> Work instructions
From the records, return each line that has the word "eller" in it.

[Dataset excerpts]
● ● ● ● ● ● ●

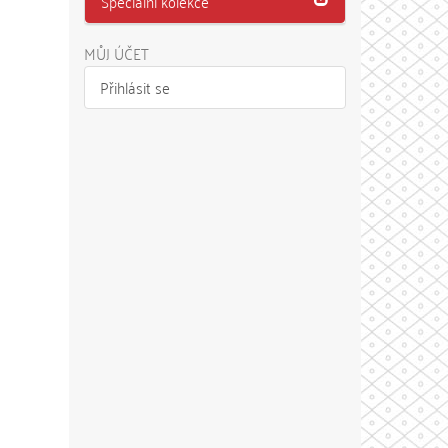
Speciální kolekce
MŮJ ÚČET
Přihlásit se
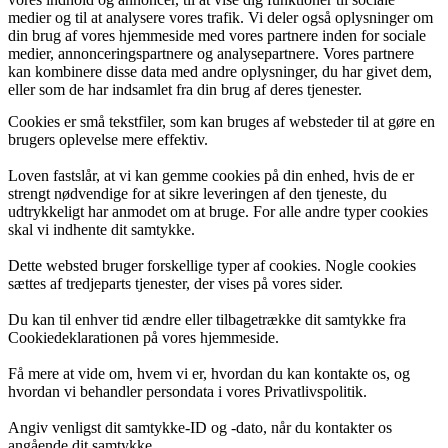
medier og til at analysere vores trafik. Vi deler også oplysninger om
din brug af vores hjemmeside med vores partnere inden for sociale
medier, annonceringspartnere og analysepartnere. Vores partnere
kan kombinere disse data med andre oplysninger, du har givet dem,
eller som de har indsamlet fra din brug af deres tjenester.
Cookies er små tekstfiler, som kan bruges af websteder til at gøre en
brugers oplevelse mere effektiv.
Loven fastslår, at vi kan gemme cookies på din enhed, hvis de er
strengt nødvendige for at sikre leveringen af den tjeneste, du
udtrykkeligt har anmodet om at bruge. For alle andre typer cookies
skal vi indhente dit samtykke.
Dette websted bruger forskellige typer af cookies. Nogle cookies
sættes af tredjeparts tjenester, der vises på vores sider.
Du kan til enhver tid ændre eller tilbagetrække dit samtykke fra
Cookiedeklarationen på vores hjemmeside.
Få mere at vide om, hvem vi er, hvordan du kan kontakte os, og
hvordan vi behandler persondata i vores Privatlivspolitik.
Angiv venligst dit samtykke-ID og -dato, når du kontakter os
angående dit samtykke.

● ● ● ● ● ● ●

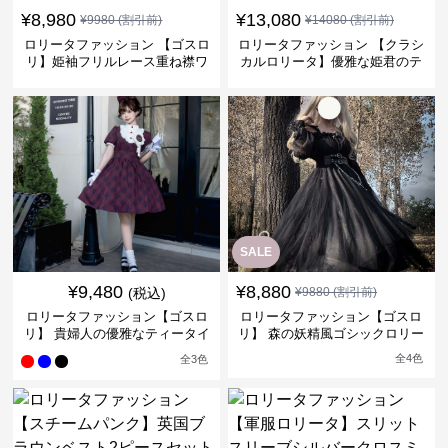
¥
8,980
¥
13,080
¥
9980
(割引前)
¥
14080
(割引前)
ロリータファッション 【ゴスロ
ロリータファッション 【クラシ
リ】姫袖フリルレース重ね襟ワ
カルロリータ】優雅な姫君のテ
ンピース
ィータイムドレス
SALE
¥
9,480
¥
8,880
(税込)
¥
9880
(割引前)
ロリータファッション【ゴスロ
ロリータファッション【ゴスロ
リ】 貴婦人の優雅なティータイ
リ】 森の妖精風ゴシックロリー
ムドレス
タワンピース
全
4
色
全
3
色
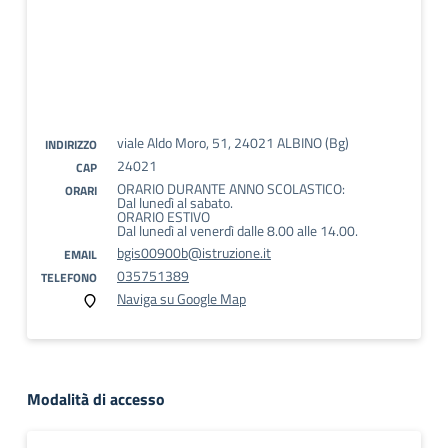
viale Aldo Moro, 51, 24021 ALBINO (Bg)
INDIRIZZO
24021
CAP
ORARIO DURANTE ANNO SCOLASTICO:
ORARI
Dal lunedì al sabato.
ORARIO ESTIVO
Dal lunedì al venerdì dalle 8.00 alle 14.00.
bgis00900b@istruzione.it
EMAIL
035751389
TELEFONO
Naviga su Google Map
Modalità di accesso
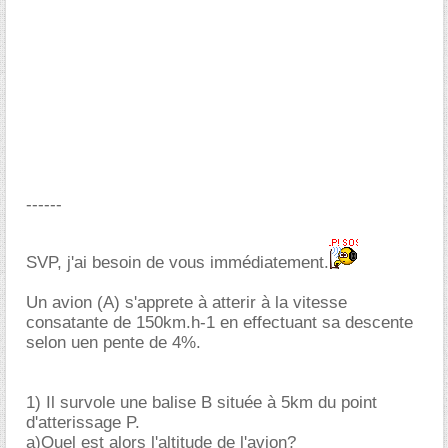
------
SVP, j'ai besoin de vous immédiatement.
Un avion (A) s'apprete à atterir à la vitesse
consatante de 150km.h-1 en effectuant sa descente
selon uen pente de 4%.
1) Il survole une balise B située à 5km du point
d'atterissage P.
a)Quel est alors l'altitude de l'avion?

● ● ● ● ● ● ●

> Reply to the task
eller som de har indsamlet fra din brug af deres tjenester.
Du kan til enhver tid ændre eller tilbagetrække dit samtykke fra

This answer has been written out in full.